The Nationals picked a really good time to have their big players-only meeting, Wednesday night, following a sweep at home at the hands of the Boston Red Sox. The Nationals had lost five in a row and 15 of 19, and were outscored by the Red Sox 18-7. Whatever spin certain of their players tried to put on it, the situation had gotten about as grim as it could get in early July.
But that’s not what made the timing so appropriate. No, the timing was exactly right because the Nationals walked out of their players-only meeting and into a four-game series with the dreadful Miami Marlins, and nothing heals an ailing lineup—no, not even getting yelled at by Max Scherzer—like a few sunny days spent kicking the crap out of the sad-sack Marlins. The Nationals came into the series on an 11-game winning streak against the Marlins, and the Marlins have so far played their part to perfection, allowing just about all the breakout fireworks the Nationals have been missing these long months.
Trea Turner was the hero in Thursday’s historic come-from-behind victory, but the Nationals still had the sour taste of allowing 12 runs to the Marlins in their mouths. Friday cleansed that, with a nice pitching duel that saw Gio Gonzalez work around his own mistakes in characteristically zany fashion, surrendering eight hits and four walks on 114 pitches over five innings, but holding the Marlins to just two runs. The game reached the bottom of the ninth tied at two apiece, and pinch-hitter Mark Reynolds led off the frame with a walk-off dinger to left-center.

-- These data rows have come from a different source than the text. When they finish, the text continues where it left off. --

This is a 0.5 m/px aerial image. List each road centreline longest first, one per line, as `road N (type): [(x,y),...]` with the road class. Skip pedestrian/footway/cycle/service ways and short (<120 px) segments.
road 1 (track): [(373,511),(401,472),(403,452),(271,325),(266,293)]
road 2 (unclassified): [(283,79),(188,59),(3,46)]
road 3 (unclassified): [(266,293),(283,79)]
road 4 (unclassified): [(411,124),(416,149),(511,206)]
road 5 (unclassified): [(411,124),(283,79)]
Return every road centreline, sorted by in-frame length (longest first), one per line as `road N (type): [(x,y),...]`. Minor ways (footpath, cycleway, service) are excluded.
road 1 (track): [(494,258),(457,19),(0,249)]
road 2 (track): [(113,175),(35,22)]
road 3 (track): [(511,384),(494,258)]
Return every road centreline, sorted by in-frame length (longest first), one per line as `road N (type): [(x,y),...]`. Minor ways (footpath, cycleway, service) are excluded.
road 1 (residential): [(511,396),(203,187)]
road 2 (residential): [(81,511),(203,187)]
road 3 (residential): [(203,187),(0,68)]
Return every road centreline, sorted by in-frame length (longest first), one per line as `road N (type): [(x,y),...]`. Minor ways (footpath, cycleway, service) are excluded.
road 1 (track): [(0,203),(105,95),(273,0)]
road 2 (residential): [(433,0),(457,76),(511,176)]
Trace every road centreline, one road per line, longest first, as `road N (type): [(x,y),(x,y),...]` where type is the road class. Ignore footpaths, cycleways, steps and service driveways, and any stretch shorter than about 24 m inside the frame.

Having checked off the boxes for Stirring Comeback Win and Gritty Low-Scoring Win, the Nationals spent Saturday working on a breezy Lopsided Ass-Kicking Win, battering Marlins pitchers to the tune of 17 hits, six extra-base hits, and three dingers, in an 18-4 wipeout. The hero was once again Mark Reynolds, who collected an absurd 10 runs batted in on five hits and a pair of soaring dingers:
Crucially, the Nationals finally got Max Scherzer a win, his first in more than a month. The sagging Nats offense put up a combined four runs with Scherzer on the mound over his last five starts—Saturday they put up at least five runs in two separate innings, before Scherzer took a seat after the seventh. It’s just truly heart-warming how the Marlins have been available to salve every open sore for these struggling Nationals. Hell, even the frighteningly unproductive Bryce Harper had a three-hit day on Saturday, his first multi-hit day with no strikeouts since late May.
The Nationals have now won 14 in a row over the Marlins, and have gone from an angsty, irritable team searching for new approaches to a confident bunch getting heroic and/or historic performances from a different guy each night. They’ve got the Marlins one more time before they head out on a seven-game road trip to wrap up the first half of the season. Who can say what sort of thrilling and soul-rejuvenating win the Marlins plan on offering up on a lovely Sunday afternoon?